みなさん、はじめまして。
EduHackの野口貴裕と申します。

私の生い立ちとEduHackを始める原点をお話させてください。

1994年に和歌山県の片田舎に生まれ、18年間自然に囲まれた環境で伸び伸びと育ちました。大学に進学のため上京する際、私は「ある想い」を抱いていました。小学校から高校までは、地元の公立の学校に通い、典型的な日本の学校教育を受けていました。そんな私を後々大きく変えるきっかけとなったのが、高校2年生の時です。あるテレビ番組を見たのが全ての始まりでした。

「君は、路面電車のハンドルをきるか、そのままにするか?」

こう学生に問いかけるのは、マイケル・サンデル教授。ハーバード大学で最も人気の講義を行う政治哲学者です。数年前に日本でも「ハーバード白熱教室」(NHK)として紹介されるや否や一躍話題の人となり、書籍が翻訳され、今でも書店では彼の書籍が多数紹介されています。当時の私はテレビの画面に釘付けでした。哲学的な議論が次々と展開されていくその一つ一つの内容はとても難しく頭が混乱しましたが、大教室で学生が手を上げマイクをもって議論していく、その光景がとても感動的で、今でも当時のシーンが思い返されるほどに深く印象に残っています。感動のあまり、私はある「勘違い」をしてしまったのです。

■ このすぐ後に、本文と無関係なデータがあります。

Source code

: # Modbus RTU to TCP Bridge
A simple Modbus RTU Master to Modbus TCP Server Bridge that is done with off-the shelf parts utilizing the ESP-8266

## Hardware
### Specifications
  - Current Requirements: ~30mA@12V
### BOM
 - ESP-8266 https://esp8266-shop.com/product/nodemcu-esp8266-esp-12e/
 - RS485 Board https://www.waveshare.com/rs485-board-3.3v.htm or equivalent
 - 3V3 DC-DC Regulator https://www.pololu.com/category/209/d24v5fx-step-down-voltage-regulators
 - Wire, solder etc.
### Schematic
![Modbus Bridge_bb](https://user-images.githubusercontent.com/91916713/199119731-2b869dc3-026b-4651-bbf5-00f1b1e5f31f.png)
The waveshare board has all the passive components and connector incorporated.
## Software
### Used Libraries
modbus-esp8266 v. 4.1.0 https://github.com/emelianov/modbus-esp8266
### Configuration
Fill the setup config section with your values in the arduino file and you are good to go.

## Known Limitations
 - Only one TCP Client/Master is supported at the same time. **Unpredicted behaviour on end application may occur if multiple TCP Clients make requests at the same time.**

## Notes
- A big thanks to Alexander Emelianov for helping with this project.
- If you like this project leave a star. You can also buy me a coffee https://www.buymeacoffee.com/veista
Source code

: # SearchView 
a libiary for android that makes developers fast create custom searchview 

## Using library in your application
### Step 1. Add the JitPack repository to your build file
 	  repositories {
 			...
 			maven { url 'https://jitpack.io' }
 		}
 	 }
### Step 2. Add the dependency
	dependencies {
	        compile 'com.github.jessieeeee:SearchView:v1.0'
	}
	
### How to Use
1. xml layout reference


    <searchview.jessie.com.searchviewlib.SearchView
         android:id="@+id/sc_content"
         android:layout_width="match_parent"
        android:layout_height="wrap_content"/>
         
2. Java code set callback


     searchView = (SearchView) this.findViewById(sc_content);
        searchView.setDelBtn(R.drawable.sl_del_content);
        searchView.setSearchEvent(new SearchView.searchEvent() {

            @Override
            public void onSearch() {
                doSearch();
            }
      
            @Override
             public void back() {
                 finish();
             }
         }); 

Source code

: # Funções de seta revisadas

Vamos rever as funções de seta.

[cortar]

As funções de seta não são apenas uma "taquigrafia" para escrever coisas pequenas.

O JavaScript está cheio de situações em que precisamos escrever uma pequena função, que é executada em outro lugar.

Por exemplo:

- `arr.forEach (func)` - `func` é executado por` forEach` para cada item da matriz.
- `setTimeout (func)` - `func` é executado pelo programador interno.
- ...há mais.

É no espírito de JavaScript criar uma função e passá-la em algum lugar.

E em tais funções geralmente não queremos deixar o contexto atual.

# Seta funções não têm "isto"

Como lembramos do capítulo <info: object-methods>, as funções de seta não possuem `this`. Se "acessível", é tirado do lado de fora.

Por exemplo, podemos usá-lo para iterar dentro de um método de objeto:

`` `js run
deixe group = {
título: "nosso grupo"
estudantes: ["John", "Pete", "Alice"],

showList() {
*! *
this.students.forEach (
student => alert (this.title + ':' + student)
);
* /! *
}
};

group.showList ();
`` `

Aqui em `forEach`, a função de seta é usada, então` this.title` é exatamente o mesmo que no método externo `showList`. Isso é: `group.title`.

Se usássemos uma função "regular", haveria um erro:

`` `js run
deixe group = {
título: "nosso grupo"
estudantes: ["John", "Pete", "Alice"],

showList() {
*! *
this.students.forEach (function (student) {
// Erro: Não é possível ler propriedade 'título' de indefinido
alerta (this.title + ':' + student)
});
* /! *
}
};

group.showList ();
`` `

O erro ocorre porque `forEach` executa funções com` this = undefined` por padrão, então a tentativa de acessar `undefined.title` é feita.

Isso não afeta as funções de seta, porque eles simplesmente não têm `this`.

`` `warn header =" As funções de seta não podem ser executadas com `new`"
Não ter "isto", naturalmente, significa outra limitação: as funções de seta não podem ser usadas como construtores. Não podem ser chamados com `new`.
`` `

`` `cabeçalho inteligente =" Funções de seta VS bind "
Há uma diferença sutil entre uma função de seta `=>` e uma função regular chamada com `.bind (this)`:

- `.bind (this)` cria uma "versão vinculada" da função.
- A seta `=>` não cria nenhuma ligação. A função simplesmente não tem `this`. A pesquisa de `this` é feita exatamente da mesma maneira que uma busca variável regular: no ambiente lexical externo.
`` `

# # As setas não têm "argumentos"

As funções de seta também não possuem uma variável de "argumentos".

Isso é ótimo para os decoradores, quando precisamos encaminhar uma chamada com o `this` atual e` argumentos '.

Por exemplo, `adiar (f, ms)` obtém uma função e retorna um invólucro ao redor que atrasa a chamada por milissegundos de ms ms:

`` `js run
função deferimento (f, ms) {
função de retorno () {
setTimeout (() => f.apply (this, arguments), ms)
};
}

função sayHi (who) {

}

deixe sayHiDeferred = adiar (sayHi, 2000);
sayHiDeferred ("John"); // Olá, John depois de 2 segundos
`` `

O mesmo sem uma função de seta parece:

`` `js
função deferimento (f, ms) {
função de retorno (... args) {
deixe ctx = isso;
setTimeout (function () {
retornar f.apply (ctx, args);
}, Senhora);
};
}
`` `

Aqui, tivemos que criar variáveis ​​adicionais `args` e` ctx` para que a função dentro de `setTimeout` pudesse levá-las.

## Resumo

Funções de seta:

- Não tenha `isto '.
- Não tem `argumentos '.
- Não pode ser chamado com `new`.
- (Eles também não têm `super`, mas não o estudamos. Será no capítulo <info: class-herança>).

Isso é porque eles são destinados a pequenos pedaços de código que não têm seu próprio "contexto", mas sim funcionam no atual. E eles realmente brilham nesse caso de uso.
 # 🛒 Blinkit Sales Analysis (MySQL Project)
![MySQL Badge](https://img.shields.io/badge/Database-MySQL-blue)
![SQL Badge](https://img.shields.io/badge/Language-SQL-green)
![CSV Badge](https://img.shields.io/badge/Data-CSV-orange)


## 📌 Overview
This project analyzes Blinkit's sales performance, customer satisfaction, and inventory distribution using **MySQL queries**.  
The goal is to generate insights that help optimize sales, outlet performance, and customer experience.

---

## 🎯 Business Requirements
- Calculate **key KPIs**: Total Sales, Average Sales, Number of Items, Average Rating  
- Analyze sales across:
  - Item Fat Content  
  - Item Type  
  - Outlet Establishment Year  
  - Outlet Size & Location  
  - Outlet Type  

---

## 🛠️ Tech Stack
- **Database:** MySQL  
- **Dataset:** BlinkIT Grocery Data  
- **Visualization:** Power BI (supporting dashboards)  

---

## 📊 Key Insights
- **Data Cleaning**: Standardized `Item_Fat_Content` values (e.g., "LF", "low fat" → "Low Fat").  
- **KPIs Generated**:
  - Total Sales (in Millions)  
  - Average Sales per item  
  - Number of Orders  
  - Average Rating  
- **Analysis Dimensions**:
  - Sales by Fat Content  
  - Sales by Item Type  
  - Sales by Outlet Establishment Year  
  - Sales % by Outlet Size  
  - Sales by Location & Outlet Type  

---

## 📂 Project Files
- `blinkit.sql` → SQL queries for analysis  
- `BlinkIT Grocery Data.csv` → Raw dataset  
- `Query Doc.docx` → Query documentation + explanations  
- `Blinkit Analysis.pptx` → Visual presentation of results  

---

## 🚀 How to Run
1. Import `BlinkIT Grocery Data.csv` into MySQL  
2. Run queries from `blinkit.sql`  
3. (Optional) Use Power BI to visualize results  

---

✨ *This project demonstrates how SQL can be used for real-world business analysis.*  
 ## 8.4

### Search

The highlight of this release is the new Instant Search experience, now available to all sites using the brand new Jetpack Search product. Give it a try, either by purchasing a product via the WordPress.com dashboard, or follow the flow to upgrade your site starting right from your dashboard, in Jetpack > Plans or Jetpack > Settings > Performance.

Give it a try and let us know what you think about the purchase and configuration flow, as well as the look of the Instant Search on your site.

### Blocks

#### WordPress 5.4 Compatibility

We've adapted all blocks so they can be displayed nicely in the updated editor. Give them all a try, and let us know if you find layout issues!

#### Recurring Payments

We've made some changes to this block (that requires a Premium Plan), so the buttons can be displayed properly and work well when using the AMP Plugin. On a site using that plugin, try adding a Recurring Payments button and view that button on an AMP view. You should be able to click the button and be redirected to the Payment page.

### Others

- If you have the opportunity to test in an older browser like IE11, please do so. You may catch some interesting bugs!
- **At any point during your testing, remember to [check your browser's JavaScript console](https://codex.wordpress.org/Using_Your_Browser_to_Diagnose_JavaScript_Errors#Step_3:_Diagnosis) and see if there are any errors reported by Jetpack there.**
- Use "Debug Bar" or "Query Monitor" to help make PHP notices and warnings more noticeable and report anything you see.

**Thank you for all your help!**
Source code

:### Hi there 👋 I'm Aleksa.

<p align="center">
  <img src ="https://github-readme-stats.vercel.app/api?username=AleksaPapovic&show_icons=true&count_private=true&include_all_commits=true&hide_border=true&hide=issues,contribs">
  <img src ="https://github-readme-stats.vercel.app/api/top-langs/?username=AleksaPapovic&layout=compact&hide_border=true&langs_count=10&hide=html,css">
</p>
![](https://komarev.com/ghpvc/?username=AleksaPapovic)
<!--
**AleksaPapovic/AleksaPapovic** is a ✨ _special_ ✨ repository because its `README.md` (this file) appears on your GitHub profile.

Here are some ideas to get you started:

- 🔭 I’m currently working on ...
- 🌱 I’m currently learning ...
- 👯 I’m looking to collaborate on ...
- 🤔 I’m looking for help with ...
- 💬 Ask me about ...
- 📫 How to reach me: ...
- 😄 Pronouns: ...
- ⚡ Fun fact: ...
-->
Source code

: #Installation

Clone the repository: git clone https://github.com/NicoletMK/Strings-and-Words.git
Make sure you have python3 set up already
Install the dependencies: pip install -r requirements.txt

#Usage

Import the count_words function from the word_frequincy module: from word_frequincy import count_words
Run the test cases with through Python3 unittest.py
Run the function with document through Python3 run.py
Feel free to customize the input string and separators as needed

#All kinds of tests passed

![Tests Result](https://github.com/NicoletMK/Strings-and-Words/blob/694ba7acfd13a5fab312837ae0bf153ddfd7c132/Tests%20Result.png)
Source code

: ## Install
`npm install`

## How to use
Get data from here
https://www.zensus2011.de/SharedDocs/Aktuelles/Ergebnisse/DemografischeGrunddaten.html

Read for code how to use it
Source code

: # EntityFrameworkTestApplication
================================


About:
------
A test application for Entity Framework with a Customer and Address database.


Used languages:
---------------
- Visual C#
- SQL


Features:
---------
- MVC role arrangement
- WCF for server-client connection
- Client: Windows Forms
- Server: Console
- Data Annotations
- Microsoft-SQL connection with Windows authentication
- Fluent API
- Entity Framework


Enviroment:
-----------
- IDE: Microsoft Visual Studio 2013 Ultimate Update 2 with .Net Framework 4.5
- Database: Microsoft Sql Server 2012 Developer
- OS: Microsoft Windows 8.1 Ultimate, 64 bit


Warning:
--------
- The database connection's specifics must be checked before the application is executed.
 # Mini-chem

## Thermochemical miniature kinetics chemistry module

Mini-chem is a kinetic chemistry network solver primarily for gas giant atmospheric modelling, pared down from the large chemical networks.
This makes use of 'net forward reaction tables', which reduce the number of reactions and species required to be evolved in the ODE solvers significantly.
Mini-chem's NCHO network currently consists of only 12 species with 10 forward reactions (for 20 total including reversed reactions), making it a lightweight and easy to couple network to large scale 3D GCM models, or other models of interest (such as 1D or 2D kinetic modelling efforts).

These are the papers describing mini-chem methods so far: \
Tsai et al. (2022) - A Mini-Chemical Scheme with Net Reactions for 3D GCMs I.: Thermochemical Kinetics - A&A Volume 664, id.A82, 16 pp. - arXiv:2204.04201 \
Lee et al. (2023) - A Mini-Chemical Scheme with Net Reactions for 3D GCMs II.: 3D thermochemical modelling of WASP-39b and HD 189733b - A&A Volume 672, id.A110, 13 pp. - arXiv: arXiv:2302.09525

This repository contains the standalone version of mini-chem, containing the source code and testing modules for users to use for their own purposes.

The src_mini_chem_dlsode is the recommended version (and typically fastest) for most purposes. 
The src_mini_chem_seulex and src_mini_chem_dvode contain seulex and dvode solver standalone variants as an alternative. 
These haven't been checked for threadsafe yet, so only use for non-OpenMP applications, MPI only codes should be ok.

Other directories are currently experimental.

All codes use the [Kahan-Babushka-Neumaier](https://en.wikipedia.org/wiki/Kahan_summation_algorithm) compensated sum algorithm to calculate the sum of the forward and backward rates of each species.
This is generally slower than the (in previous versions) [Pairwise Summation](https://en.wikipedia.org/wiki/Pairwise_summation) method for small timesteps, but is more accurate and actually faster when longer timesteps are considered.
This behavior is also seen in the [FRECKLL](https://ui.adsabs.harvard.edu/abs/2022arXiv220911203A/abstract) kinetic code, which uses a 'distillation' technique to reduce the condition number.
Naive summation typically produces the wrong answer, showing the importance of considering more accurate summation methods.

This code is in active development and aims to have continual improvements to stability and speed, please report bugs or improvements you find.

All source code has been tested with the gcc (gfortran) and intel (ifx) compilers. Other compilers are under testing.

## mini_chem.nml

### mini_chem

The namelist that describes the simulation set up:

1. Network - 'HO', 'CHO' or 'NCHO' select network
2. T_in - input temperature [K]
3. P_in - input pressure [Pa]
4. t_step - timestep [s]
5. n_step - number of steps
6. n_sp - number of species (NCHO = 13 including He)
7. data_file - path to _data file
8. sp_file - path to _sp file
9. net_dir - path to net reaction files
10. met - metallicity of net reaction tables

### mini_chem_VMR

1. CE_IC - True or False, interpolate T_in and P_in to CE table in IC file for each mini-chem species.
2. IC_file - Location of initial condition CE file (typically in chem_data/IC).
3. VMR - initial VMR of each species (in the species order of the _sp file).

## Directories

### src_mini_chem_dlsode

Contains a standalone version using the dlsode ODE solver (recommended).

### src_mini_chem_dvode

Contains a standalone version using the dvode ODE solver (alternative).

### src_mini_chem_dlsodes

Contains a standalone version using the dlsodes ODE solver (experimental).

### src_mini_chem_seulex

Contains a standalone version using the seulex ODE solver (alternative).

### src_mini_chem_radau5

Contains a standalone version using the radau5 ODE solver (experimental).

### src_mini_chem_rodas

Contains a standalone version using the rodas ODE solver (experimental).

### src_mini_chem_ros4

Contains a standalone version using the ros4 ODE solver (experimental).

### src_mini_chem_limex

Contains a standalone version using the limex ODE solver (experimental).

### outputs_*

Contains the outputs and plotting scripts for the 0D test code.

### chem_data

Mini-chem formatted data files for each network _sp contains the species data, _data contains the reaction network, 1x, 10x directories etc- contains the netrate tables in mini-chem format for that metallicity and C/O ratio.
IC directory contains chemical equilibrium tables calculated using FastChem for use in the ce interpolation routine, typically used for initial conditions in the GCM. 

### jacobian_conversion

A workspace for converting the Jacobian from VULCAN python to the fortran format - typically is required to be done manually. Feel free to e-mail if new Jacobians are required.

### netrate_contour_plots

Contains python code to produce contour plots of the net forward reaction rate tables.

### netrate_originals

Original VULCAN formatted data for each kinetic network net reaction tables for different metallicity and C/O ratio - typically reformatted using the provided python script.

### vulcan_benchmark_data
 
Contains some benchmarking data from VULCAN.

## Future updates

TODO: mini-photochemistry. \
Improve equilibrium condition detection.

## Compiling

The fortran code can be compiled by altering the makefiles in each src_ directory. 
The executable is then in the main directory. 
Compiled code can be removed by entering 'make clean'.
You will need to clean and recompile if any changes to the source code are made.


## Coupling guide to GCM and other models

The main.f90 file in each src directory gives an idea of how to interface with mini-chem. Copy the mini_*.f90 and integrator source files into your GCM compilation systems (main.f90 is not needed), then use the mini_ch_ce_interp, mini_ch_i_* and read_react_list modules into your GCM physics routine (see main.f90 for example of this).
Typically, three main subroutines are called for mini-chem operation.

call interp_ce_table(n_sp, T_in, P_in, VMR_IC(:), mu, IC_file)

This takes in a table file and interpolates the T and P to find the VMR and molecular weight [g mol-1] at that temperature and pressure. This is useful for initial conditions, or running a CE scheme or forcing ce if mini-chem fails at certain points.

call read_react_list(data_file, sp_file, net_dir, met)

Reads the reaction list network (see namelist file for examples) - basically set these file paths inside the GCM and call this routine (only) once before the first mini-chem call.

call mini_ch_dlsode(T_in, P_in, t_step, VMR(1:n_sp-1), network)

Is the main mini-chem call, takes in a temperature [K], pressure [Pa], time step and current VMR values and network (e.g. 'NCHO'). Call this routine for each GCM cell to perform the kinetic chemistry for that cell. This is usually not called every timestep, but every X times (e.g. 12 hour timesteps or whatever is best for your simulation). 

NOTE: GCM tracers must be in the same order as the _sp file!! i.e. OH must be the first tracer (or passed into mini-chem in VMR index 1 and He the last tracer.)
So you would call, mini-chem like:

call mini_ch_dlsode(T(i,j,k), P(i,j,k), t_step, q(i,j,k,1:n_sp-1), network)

「きっと、大学に入ればこういう授業が待っているんだ!!」

家にはインターネットがないに等しく、携帯電話すら持っていないほどに情報弱者だった私は、大学に過度の期待をしてしまいました。高校の授業や学校生活にあまり面白みを見出せていなかった当時の私は「いい大学」に行くために受験勉強を一生懸命頑張りました。結局、第一志望の大学には合格できませんでしたが、早く大学の授業を受けてみたかったので、期待を胸に上京してきました。

この想いが崩れたのが、大学一年生5月。授業が始まってすぐに「理想」と「現実」の差に落胆。それ以来、「どうしたら大学教育を面白くできるか」が自分のテーマになりました。これが私の原点です。偶然沸き起こったワクワクや憧れが消えることなく、より爆発するような仕組みづくりをしたいと思うようになりました。そこからは、様々なきっかけとご縁に恵まれ、導かれるように、Edtech(Education X Technology)の領域で修行・実践させて頂きました。(詳細については別途ご紹介します。)